In the middle, I can choose programming modules (like shown on the right) from various categories (each with its own color) eg.:

mb01 mb02 mb03 mb04 mb05 mb06

So there is a lot of things to do.

I think the most fun is to interact with the sensors. The compass can show you the north of any other wind direction. The accelerometer knows when you wobble or flip the device. The buttons are great to interact with the ‘screen’ (I have plays a very simple version of snake, directing only three dots on the screen).

I also tried the GPIO pins. It’s possible to read the pins in code and interact with them using your fingers. I had some issues with that (nothing happened while connecting pin Zero and ground and ), but finally I managed to interact with the pins a few times.

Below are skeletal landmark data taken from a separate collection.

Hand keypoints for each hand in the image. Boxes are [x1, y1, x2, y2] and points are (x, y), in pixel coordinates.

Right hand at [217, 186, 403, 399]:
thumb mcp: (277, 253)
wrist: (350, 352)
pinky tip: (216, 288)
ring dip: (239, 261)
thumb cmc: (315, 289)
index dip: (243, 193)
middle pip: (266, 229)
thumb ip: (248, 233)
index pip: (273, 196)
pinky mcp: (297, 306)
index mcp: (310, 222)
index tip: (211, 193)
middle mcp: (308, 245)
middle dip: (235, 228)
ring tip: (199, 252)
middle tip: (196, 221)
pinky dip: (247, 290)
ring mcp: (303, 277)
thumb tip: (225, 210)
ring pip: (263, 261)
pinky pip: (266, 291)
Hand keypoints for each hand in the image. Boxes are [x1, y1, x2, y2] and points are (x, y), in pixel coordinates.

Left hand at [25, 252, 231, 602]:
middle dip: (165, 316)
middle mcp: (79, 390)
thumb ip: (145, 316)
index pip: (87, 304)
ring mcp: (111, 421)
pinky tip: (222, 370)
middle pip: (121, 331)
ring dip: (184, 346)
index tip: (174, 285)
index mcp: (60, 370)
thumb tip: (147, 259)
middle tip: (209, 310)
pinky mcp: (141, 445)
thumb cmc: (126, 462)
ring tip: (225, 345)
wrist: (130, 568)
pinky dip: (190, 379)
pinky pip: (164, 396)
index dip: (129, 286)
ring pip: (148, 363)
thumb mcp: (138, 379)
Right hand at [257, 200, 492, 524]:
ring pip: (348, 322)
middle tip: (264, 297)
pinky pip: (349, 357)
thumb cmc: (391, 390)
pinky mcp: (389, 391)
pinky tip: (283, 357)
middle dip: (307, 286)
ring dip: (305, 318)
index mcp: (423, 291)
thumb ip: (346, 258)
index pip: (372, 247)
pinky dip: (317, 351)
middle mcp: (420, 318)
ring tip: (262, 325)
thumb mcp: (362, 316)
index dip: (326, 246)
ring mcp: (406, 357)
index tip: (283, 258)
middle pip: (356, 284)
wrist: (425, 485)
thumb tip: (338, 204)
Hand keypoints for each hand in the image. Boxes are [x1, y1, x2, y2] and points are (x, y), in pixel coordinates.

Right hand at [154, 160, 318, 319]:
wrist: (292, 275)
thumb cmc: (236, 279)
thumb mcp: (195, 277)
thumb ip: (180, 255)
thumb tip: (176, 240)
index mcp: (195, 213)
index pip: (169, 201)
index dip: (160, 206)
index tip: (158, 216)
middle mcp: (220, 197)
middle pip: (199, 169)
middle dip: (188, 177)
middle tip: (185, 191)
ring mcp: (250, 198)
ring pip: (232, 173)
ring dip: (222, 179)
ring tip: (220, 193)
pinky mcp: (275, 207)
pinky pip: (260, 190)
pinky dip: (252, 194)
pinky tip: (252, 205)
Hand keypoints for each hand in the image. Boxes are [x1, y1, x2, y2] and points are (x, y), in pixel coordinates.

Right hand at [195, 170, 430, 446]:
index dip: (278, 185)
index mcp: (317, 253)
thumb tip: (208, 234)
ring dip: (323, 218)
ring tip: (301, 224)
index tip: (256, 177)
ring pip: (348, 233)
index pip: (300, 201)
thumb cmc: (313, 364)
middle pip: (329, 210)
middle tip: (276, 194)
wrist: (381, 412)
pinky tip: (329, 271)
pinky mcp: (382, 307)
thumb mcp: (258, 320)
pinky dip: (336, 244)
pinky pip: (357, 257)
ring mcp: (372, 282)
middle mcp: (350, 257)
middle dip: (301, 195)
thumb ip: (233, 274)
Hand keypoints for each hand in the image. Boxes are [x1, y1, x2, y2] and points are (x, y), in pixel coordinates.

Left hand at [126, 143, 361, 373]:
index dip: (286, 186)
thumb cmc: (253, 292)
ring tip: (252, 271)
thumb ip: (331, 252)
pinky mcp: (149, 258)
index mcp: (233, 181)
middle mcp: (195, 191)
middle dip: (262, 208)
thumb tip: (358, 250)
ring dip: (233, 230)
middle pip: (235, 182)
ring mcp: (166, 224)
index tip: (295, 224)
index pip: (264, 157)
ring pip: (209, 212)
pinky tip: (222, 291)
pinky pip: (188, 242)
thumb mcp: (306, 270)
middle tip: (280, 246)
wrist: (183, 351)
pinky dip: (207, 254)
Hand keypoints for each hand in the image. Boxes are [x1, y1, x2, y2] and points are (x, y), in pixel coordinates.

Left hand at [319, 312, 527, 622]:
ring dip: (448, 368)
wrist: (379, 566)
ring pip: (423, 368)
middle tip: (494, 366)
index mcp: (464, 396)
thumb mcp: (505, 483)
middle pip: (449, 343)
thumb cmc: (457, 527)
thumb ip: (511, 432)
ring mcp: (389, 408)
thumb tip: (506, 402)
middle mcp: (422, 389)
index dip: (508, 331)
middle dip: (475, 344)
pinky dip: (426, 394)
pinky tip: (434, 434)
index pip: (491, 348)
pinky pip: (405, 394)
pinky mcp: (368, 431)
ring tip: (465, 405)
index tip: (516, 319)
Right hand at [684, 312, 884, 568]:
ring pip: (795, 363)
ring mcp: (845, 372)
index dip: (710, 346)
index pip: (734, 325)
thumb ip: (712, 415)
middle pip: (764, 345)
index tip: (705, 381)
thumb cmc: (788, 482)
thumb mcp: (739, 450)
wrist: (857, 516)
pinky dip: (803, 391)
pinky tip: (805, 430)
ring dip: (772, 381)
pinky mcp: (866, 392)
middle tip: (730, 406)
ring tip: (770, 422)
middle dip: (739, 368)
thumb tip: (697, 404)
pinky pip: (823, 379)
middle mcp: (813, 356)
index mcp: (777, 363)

I recommend a better solution for the GPIO pins, use a programming board like this one:


And I can also recommend the battery pack having a JST connector. This is a must-have if you want to use the compass or accelerometer.

Before I go further, in the browser there is also a simulator. And it is very smart. If you program a device to use Bluetooth, It will show two devices in the emulator which can interact. Nice!

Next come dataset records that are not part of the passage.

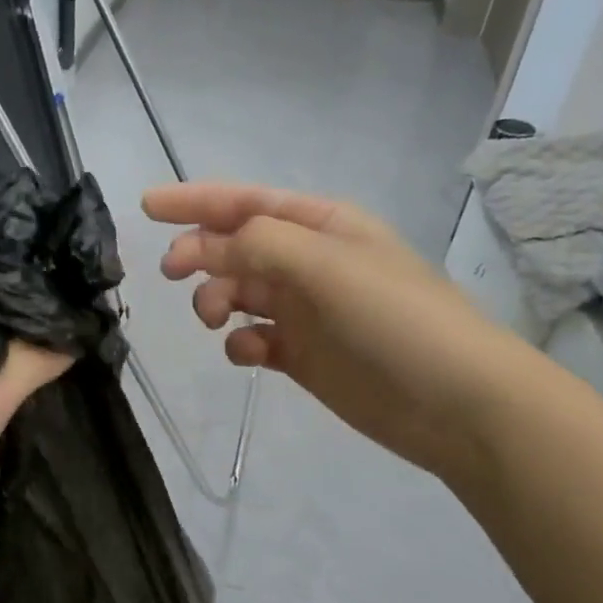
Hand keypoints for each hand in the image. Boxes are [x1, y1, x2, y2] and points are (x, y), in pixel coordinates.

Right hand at [145, 182, 556, 482]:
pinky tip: (249, 353)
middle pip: (236, 246)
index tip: (147, 207)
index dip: (196, 201)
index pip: (247, 202)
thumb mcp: (327, 265)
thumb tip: (209, 245)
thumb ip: (260, 245)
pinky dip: (240, 342)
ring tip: (213, 318)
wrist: (455, 402)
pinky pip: (254, 338)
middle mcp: (310, 262)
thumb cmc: (396, 319)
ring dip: (216, 299)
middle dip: (200, 253)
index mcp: (322, 226)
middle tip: (173, 272)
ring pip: (238, 292)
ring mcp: (306, 311)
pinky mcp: (303, 355)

The same PXT program can be seen and change as JavaScript in this editor:


These devices cost around 18 Euro in The Netherlands and it’s pretty cheap for the amount of fun you buy with it!


As a more experienced programmer, I tried to program against the Bluetooth stack of the micro:bit. TLDR; I failed.

Ok, I managed to pass some data using the BLE advertisement. I send a 4 and a 2:


These two values are shown using the Bluetooth Beacon interactor (code available on Github):


But the Bluetooth stack of the micro:bit is much more promising, due to all the GATT profiles:


But after pairing, all I got was:


I even have seen that the device had six profiles but I did not get it working. Could be that it is not supported yet by UWP apps, I will check it out in a future blog.


I can recommend the micro:bit to anyone: child, parent, teacher, President of the United States,  anybody. Although small and cheap, it is pretty powerful and easy to program. And it is versatile enough to compete with NodeMCU or Arduino.